> _DOCUMENT EXTRACT_
%%

Yup. Getting up on heels should not be huge goal for you. It don't mean shit. For me, it takes a huge effort to do it on a flat run. I can do it, but why bother so much easier just to roll over and get up on toes. It is much easier to do it on a steep run, like getting out of a chair. If you are determined to figure this out, do what speedjason says. Kick heels into snow, push off left hand while grabbing board between feet with right hand.

But if you learn to strap-in standing and rarely wipeout you won't need to get up on heelside. This is where I'm at now.

I don't think it is a fitness thing. I think it is something that is easy for small people and harder for big people. Also harder for older people, I'm both big and old so fuck that shit.


----------



## neni

Lol, guess I'm back in the "struggle to get up heelside" boat :laugh:. I _really_ had hard times to get up out of pow on a flat spot with the new AT boots (and backpack). Those hard shells don't allow any rotate-knee inward to produce momentum to get up. Had to roll over on the belly to get up as well... :embarrased1:


----------



## Fire Rose

Something finally clicked awhile ago when we had a powder day. I still can't get up heelside if it's flat or icy but it's nice not to have to roll over all the time when I fall. I've noticed if I put more of my weight over my right leg I can usually get up a little easier.


----------

%%

> _DATA SHOWN_

%%

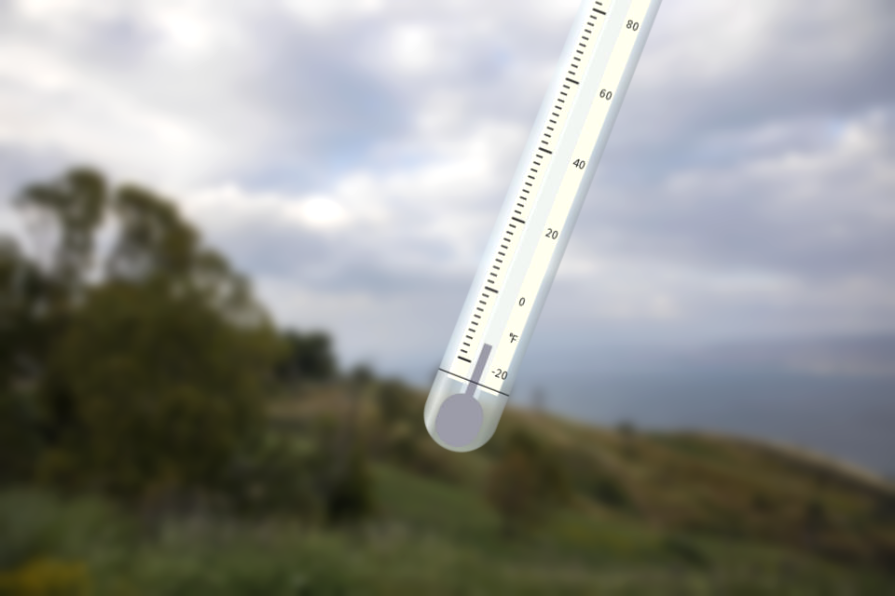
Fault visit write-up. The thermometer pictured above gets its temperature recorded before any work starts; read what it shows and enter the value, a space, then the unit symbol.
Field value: -14 °F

%%

> _PROBLEMS TO WORK ON_
(a) In the snowboarding thread, copy the passage starting with "But if you learn" and going on through "fuck that shit.", swapping "big" for "tall".
(b) In the snowboarding thread, why did neni have trouble getting up heelside in the new AT boots?
Rely only on the snowboarding thread.

> _SOLUTIONS TO THE TASKS_
(a)
But if you learn to strap-in standing and rarely wipeout you won't need to get up on heelside. This is where I'm at now.

I don't think it is a fitness thing. I think it is something that is easy for small people and harder for tall people. Also harder for older people, I'm both tall and old so fuck that shit.

(b) The hard shells of the new AT boots don't let the knee rotate inward to build the momentum needed to get up. So neni had to roll over onto the belly to get up.